### Stated task
Convert the part of the material that opens with the line containing "Document page, 1654x1241 pixels." and closes with the line containing "For every layout" into a numbered list, omitting blank lines.

### Supplied records
__________________________________________________

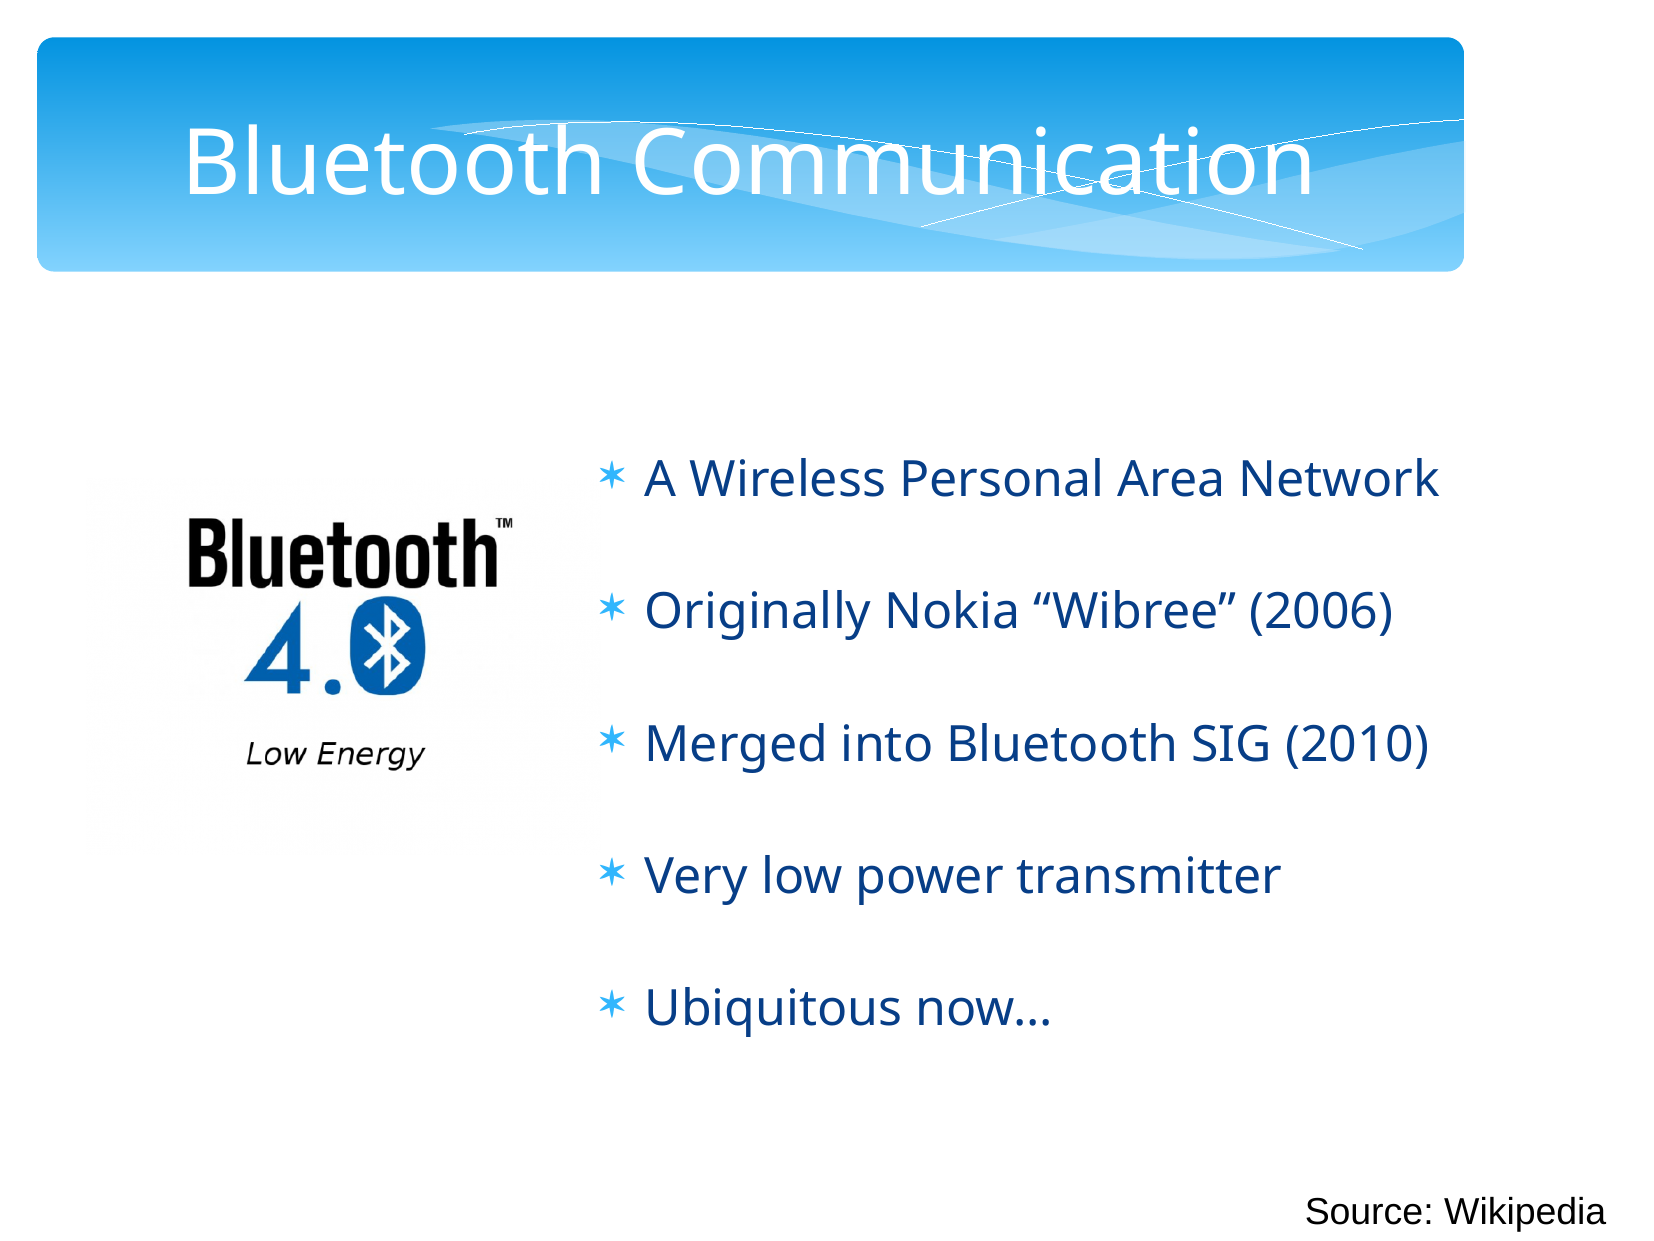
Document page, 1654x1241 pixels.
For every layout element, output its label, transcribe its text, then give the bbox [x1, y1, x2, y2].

__________________________________________________

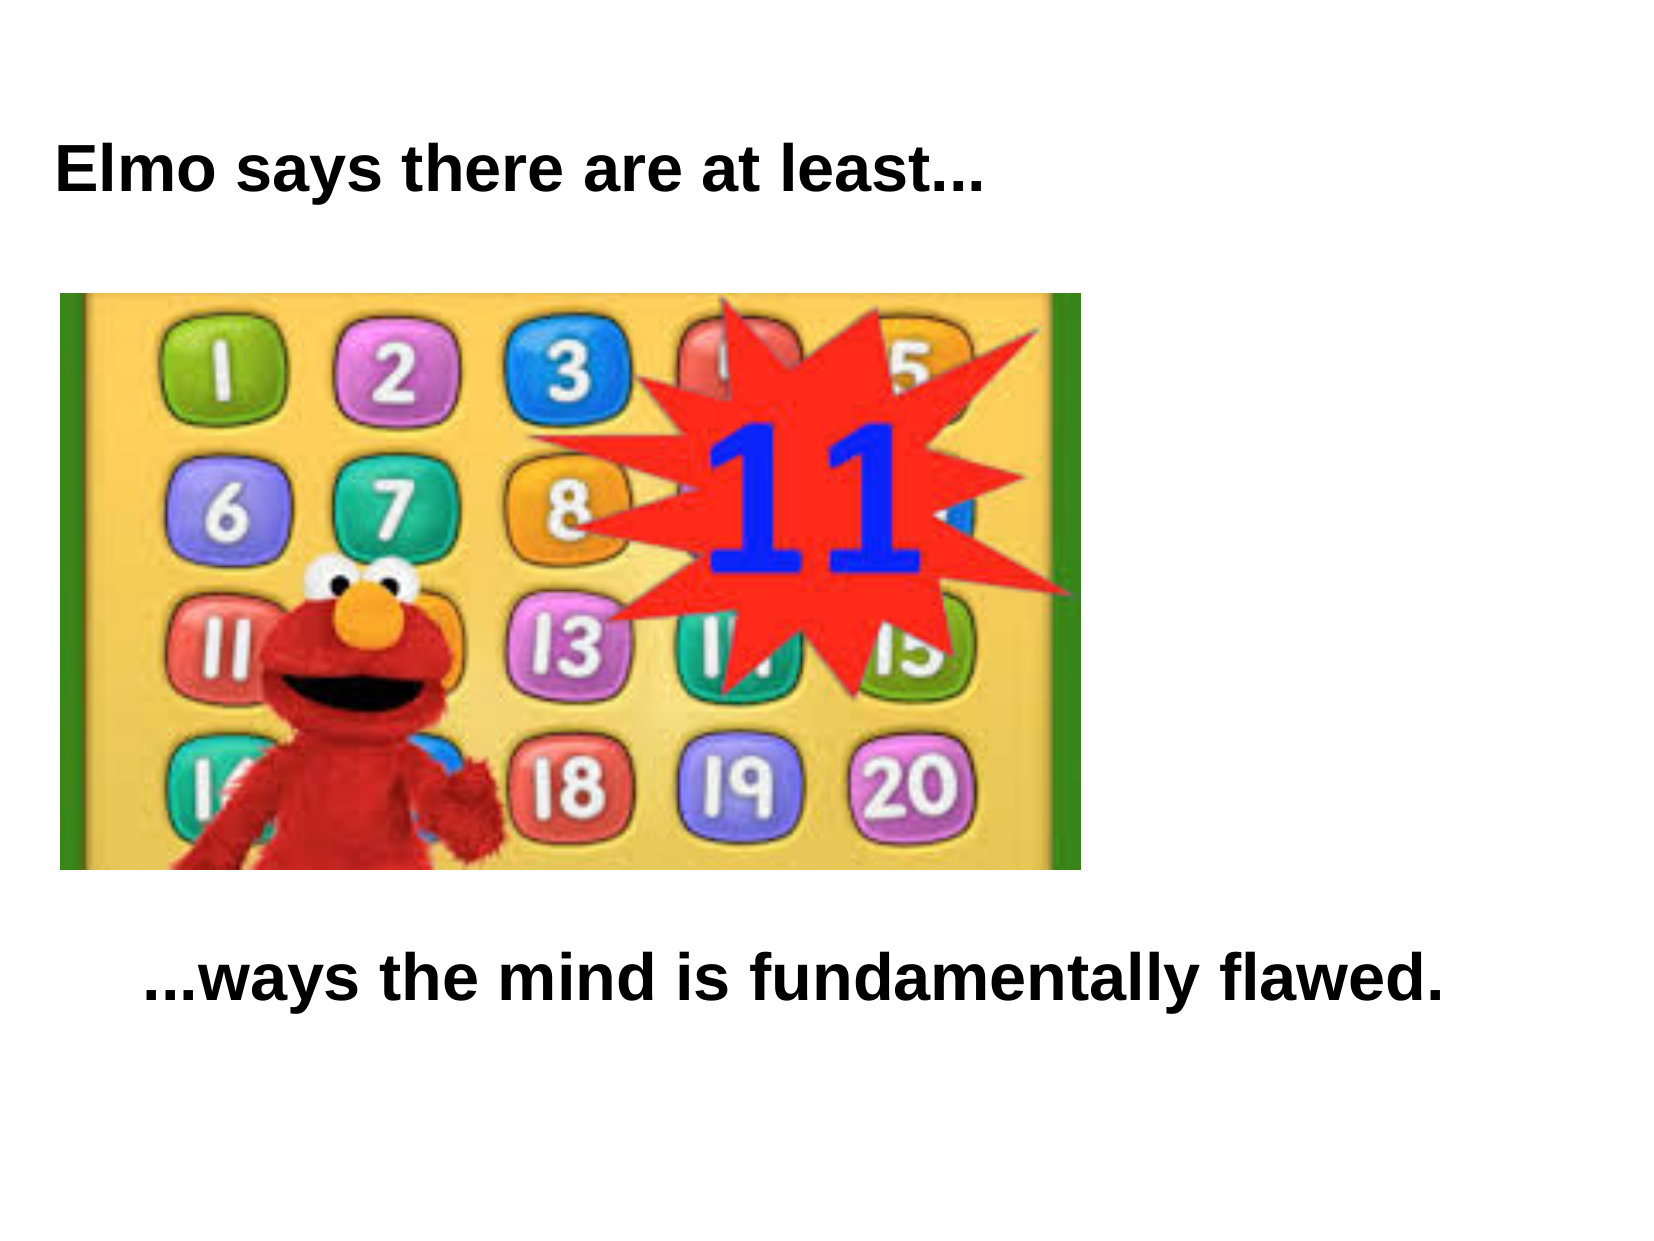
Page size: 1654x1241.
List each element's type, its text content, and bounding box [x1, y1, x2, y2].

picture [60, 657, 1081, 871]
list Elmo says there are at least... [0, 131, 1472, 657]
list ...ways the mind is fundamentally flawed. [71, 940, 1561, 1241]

__________________________________________________

### Solution
1. Document page, 1654x1241 pixels.
2. For every layout element, output its label, transcribe its text, then give the bbox [x1, y1, x2, y2].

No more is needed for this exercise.